The Central Quebec region has fertile grounds for cranberries cultivation. At this time, 80% of the Quebec cranberry production is grown there and two thirds of Quebec’s total production is processed in this region.
WILD BLUEBERRY (Vaccinium spp.)
Flowers in May | Bears fruit in August
The term “blueberry”, which first appeared in language in 1830, is simply derived from the word “blue”. Blueberries are native to North America while bilberries are native to Eurasia and the west coast of North America. Blueberries have been consumed by North American Indians for hundreds of years. They ate them raw or cooked, by making pemmican, conserved them in animal fat or dried them to eat them in winter.
In Quebec, wild blueberries are harvested in two types of territories; forests and blueberry fields that are mainly situated in the Saguenay-Lac-Saint-Jean region. The great fire of 1870 which devastated two thirds of this region is at the origins of the propagation of blueberry plants. In the last decades, the discovery of the role that antioxidants play in human health has re-sparked research scientists’ interest in blueberries.
BLACK CURRANT (Ribes nigrum)
1.5 m high shrub | Flowers: end of May | Bears fruit: August | 4 kg of fruit/plant
The black currant is a perennial fruit bush with no thorns native to Europe and Northern Asia. In North America, it is sometimes naturalized on the edge of gardens. The bush is quite hardy and tolerates temperatures as low as –35oC. A black currant plantation can be productive for 20 years. Fruits have a diameter of 10–15 mm.
They are black and nutrient-dense, energizing and exceptionally rich in vitamin C. These berries are also rich in potassium, tannins, fibre and in pigments (anthocyanins), that have an antioxidant effect.
BLUE HONEYSUCKLE BERRY (Lonicera Caerulea sp)
1.5 - 2 m high shrub | Bears fruit in July | 4 kg of fruit/plant
In English, it is also called “haskap”, a Japanese term that means “long-life and good vision berry”. Blue honeysuckle berries are produced by an edible honeysuckle that is found in its wild state throughout the Northern Hemisphere.
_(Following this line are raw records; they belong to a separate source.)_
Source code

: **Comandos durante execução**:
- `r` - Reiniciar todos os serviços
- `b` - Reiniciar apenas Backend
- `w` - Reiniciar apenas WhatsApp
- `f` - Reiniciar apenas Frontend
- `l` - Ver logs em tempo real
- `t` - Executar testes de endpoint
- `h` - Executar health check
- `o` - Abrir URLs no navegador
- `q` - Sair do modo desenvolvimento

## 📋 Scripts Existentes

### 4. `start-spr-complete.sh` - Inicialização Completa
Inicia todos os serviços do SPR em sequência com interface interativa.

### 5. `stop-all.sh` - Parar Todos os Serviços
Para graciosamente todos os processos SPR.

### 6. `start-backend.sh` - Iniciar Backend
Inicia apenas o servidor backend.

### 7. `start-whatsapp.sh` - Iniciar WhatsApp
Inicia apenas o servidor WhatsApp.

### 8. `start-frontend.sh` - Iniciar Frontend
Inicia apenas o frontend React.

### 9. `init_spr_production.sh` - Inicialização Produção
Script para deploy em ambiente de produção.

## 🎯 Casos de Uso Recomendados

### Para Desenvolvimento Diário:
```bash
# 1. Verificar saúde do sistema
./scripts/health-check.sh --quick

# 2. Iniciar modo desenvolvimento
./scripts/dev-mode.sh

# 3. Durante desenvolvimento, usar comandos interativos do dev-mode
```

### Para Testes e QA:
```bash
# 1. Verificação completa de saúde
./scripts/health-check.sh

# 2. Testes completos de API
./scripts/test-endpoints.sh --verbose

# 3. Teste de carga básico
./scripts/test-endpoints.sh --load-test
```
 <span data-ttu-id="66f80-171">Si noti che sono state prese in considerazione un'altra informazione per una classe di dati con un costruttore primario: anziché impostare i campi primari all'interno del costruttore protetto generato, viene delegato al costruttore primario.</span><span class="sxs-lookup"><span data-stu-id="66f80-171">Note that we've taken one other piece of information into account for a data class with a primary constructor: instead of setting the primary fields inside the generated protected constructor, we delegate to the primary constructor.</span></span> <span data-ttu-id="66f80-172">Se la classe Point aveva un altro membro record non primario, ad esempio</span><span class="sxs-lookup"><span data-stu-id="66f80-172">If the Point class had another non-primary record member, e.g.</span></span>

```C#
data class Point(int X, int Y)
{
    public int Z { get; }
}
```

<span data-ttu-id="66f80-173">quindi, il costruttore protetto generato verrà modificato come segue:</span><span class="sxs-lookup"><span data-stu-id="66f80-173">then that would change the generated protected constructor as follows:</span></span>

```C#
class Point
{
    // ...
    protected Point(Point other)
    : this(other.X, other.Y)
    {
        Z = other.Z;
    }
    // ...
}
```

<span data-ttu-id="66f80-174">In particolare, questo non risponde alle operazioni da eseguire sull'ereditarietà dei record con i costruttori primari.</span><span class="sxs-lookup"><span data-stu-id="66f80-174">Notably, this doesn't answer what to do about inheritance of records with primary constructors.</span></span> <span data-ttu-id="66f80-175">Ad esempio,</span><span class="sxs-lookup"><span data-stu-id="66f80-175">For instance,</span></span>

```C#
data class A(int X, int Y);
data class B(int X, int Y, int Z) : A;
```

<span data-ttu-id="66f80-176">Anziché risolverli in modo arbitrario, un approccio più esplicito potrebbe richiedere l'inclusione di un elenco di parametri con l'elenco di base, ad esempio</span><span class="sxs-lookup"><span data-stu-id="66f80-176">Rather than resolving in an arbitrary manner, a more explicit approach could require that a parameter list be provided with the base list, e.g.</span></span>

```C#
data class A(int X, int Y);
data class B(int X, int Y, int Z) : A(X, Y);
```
However, the varieties that are grown in Quebec are all new creations developed by research scientists at the University of Saskatchewan from lineage originating in Russia, Japan, and the Kourile islands north of the Land of the rising sun.
The oblong fruit is slightly sweet, often sour and its unique flavour is a marriage of black currant, blueberry and raspberry.
CHOKEBERRY (Aronia melanocarpa)
1 - 2 m high shrub | Flowers in May | Bears fruit in September | 2 kg of fruit/plant
Native of Quebec: Indigenous peoples of North America have been eating them for centuries for their medicinal properties. The fruits are the same size as black currants and its crown is bumpy, like that of Red Delicious apples, which is why the Germans call it the “apple berry”.
Chokeberries are rich in vitamin C, in folic acid and in antioxidants. The edible variety, Aronia melanocarpa, is black on the outside and red on the inside. Its flavour is often compared to that of the black currant and is astringent when the berry is eaten raw.